Alice Neel's 'Late Portraits & Still Lifes' Arrive At David Zwirner Gallery (PHOTOS)

A Motley Crew

With an art career spanning from 1920 to the 1980s, Alice Neel painted family, poets, singers, bohemians, strangers and celebrities. She famously stuck with figurative painting when it was least fashionable, all the while keeping the " conventional" subject matter honest, funny and slightly morbid. Calling herself a "collector of souls," Neel was not as concerned with capturing her subject's exact features but their zeitgeist in her presence, in that moment in time.

Born in 1900 in Pennsylvania. Neel's exhibition at David Zwirner focuses on the last two decades of her life. Neel's style is economical, and her humor is dry. She reveals her subjects with brutal honesty, neither sugar coating nor insulting. Her paintings combine a caricatured likeness with a amorphous monstrosity.
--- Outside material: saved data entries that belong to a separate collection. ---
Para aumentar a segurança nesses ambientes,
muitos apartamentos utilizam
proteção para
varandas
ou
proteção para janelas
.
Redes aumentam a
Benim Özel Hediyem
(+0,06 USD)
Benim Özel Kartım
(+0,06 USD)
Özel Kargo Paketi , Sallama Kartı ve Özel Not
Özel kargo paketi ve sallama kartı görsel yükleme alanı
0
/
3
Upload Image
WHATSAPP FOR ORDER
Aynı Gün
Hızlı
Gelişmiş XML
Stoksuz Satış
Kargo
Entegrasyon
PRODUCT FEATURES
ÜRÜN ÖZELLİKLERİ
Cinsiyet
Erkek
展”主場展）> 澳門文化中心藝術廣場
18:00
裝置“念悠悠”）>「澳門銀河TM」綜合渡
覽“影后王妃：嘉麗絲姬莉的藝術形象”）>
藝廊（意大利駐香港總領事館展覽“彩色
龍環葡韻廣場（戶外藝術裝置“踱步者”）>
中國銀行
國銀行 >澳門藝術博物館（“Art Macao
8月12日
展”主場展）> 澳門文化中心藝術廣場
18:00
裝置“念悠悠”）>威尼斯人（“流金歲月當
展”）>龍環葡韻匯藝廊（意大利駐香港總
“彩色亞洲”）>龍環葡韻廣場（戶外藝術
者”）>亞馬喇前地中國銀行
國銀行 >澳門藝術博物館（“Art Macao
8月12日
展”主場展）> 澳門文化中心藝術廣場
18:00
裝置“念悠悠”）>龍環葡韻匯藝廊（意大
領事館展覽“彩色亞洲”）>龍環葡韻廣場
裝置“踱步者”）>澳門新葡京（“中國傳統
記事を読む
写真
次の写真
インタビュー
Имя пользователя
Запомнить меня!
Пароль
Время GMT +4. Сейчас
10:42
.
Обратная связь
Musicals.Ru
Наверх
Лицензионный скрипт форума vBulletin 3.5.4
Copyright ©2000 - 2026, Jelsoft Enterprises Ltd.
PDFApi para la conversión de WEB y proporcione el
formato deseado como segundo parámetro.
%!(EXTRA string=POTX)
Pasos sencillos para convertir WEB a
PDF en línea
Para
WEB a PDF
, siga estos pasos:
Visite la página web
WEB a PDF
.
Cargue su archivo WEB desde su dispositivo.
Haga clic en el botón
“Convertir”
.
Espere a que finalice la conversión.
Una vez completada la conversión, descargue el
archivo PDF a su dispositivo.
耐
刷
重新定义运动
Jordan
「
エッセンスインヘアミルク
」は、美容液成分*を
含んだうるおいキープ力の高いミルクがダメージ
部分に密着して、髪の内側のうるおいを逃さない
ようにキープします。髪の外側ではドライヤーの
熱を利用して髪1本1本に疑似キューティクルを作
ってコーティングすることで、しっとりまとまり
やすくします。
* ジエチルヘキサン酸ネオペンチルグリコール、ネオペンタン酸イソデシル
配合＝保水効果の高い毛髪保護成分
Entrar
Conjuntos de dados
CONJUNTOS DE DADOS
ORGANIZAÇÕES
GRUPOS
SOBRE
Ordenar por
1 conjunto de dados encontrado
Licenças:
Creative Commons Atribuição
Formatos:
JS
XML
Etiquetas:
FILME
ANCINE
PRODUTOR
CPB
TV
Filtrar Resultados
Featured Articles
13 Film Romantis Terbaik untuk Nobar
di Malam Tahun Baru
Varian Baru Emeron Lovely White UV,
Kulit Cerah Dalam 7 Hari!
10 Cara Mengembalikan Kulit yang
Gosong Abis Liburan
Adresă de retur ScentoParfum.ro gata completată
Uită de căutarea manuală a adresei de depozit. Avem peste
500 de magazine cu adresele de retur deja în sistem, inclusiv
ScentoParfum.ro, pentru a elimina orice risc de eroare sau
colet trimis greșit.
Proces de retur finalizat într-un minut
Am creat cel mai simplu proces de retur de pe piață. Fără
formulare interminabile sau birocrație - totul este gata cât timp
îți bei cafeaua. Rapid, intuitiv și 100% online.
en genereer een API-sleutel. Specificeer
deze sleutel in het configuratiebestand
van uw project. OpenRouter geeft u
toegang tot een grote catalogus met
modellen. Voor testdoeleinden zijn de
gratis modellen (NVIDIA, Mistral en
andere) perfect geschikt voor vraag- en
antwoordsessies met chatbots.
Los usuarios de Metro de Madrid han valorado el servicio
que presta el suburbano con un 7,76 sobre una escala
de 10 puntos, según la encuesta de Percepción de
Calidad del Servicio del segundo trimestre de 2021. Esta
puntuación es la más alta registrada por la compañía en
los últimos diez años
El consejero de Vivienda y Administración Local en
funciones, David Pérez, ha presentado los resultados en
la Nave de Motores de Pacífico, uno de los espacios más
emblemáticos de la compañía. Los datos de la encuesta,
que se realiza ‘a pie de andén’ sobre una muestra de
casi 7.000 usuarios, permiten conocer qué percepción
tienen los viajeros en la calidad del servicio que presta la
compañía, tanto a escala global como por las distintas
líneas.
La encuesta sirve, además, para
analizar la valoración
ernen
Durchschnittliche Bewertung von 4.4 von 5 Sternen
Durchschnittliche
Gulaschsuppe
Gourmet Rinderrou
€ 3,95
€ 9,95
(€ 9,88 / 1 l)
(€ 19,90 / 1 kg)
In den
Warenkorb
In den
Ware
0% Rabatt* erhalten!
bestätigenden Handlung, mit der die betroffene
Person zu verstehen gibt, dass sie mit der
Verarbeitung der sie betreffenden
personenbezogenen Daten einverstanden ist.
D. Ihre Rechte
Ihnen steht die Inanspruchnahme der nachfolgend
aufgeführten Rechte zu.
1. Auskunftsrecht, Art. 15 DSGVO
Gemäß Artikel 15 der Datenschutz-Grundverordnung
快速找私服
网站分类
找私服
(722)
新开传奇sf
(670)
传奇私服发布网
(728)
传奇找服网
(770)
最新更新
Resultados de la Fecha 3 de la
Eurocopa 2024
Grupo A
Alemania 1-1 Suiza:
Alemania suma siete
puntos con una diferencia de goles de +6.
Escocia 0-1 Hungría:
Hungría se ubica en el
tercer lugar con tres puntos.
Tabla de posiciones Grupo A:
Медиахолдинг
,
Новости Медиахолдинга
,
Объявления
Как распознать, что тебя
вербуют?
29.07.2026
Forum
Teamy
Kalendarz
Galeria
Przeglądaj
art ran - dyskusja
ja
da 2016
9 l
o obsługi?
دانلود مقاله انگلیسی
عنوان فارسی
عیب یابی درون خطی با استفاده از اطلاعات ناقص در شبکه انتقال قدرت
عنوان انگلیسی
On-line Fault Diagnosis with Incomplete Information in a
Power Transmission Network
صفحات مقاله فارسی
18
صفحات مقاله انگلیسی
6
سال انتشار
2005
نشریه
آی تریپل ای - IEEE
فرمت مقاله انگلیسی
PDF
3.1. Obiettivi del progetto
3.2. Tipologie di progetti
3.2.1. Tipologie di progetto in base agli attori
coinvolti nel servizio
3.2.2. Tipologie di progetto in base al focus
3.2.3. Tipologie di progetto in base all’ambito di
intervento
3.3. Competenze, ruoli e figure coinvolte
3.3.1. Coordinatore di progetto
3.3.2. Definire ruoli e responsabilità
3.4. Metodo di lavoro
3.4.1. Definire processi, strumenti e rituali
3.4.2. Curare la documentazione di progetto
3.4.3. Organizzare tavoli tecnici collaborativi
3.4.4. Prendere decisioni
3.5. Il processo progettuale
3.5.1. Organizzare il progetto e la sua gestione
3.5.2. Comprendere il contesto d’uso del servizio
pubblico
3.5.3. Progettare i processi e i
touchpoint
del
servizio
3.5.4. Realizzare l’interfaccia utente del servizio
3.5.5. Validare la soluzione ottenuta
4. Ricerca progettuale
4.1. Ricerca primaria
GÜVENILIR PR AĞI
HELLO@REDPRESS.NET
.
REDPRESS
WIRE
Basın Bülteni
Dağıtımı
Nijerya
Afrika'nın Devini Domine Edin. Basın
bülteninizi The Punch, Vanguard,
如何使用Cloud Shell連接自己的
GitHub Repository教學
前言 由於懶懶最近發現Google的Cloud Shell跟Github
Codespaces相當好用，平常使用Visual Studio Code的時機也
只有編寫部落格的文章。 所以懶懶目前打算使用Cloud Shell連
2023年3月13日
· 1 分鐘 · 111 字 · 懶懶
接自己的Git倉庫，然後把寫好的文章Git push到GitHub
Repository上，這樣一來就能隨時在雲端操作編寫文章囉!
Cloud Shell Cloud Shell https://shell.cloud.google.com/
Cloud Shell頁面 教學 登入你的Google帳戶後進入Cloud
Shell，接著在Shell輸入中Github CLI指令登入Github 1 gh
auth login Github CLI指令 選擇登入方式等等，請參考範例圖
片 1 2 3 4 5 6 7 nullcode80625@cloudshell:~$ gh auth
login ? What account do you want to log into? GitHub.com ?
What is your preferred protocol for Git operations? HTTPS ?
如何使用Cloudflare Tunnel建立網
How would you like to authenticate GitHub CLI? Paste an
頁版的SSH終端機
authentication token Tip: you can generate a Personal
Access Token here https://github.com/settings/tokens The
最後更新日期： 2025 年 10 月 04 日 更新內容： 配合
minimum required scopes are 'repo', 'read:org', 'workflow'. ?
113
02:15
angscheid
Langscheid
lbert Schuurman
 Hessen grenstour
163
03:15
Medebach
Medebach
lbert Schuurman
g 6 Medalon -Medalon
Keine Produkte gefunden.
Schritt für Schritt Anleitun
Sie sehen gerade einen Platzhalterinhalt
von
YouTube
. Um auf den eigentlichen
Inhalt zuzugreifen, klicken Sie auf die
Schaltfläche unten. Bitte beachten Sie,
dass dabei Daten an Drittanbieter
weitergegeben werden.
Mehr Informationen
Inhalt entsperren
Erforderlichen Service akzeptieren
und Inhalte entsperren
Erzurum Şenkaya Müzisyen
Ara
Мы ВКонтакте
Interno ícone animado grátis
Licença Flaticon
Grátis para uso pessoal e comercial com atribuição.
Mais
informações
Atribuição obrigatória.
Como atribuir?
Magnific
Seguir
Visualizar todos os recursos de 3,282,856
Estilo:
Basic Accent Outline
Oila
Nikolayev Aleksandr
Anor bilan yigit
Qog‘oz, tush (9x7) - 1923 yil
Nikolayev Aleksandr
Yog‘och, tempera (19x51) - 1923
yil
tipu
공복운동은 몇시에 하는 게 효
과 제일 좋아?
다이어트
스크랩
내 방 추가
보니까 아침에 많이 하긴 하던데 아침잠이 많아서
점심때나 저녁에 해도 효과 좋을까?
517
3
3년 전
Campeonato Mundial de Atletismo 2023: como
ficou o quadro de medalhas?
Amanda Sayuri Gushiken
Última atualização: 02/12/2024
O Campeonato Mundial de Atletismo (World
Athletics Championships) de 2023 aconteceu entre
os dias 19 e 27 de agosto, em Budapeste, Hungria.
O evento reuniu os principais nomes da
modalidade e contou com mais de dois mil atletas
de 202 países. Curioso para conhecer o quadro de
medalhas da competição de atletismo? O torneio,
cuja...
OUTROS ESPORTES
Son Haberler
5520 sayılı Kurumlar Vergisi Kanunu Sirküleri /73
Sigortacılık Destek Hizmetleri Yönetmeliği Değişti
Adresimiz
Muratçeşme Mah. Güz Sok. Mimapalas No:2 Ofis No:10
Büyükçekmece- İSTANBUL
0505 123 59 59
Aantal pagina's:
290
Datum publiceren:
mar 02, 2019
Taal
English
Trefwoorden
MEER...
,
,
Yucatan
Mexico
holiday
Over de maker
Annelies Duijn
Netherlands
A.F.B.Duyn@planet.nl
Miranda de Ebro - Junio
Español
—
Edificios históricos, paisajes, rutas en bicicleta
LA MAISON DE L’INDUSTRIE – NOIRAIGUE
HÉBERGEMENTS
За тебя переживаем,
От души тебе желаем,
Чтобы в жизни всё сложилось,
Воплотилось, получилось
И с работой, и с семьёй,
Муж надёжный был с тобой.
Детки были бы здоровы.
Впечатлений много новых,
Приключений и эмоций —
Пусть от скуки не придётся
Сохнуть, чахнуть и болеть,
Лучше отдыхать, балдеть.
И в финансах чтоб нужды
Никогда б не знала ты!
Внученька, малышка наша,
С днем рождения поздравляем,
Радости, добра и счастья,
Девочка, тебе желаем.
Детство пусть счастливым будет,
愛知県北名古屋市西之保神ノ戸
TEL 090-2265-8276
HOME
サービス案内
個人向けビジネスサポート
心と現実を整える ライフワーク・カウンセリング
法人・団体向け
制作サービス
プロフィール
Ugliness is presented, whether through yellow teeth or awkward facial expression, as a reality that is real, funny, and worthy of attention.

Neel reportedly said she was out to reveal "what the world had done to them and their retaliation." Her frank sense of humor reminds us of Frank O'Hara, a poet with an affinity for the absurd that once sat for Neel. Her paintings recall Alex Katz's earnest investment in people with Marlene Dumas' eye for darkness that, even if not seen, is surely felt.

The exhibition shows the evolution of style and strangeness even in a seemingly conventional set of parameters. Neel's works communicate fierce honesty and humor, keeping figurative painting from losing its fire.

The exhibition 'Late Portraits & Still Lifes' will show at David Zwirner Gallery from May 4 to June 23.